![]() |
| #39 Baudouin Detout / Jamie Alan Day / Aston Martin Vantage GT3 EVO / Comtoyou Racing Foto: ADAC-Motorsport |
Der Brite Jamie Day (20) hat sich selbst und seinen Team Comtoyou Racing die erste Pole-Position im ADAC GT Masters gesichert. In 1:24.834 Minuten fuhr er mit dem Aston Martin Vantage GT3 an die Spitze des Nürburgring-Qualifyings. Es ist die erste Pole-Position für einen Aston Martin im ADAC GT Masters seit 2008.
„Ich bin unglaublich glücklich. Nicht nur für mich, sondern vor allem für das gesamte Team. Sie arbeiten so hart und die Ergebnisse haben das bis jetzt nicht widergespiegelt. Wir haben so gekämpft, um wieder an die Spitze zu kommen und das Lob gilt wirklich den Jungs“, freute sich Day, der sich den Aston Martin mit Baudouin Detout (25/FRA) teilt. „Es gibt eigentlich keinen Plan für das Rennen, außer vorne wegzufahren, einen Vorsprung herauszufahren und ihn für den Rest des Rennens zu halten.“
Bei angenehmen 20 Grad Lufttemperatur gingen die Starter des ADAC GT Masters am Sonntagmorgen ins zweite Qualifying. Es entwickelte sich ein Hin und Her zwischen Day und dem nun Zweitplatzierten Kiano Blum (19/AUT). Ihm fehlten letztlich beim Heimspiel seines Haupt Racing Teams im Ford Mustang GT3 0,335 Sekunden zur Bestzeit. Ein Ausrufezeichen setzte Gaststarter SR Motorsport by Schnitzelalm. Der amtierende ADAC GT4 Champion Jay Mo Härtling (23/Sprockhövel) fuhr im Mercedes-AMG GT3 die drittschnellste Zeit mit 0,443 Sekunden Rückstand.

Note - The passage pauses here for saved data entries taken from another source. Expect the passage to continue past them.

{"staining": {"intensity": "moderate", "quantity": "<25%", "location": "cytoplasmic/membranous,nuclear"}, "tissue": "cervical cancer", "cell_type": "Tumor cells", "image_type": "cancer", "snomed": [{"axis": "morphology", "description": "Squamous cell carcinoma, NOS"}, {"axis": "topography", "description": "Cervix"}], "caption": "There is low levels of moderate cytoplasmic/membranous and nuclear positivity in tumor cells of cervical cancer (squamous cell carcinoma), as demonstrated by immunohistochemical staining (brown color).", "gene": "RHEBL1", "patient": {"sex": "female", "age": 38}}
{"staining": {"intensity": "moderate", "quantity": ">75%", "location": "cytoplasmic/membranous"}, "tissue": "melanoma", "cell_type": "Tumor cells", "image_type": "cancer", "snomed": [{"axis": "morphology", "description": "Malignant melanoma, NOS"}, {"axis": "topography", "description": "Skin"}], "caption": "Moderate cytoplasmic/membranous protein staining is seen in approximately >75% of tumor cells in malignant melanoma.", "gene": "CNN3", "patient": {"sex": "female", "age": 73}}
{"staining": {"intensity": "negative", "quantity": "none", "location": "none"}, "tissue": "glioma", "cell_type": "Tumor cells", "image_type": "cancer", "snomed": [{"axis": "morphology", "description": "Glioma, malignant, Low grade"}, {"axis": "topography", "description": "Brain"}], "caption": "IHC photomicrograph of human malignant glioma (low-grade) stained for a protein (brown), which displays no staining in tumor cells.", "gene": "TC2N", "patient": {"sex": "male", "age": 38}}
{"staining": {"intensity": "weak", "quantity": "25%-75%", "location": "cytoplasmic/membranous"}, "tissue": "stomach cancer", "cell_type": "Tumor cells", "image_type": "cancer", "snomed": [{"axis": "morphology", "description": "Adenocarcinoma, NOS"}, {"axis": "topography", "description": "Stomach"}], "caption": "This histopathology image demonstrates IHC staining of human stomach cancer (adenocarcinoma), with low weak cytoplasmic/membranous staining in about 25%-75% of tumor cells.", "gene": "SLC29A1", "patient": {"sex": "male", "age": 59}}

Ebenfalls Eindruck machte Alexander Tauscher Alexander Tauscher (23/Mitterfels/Razoon - more than Racing) in seinem allerersten ADAC GT Masters-Qualifying. Der Rookie fuhr im Porsche mit 0,519 Sekunden Rückstand auf Startplatz vier. Die Top-5 komplettierte mit Max Reis (19/Ramstein) ein weiterer Ford Mustang aus dem Hause HRT. Ihm fehlten 0,593 Sekunden zu Day.
Das finale Rennen des Wochenendes im ADAC GT Masters findet am Sonntag um 14:15 Uhr statt und wird live auf Sport1 im Free TV übertragen. Dazu gibt es Highlights aus dem Samstagslauf. Im Stream ist das Rennen bei Joyn, ServusTV On und Youtube.com/ADACMotorsports zu sehen.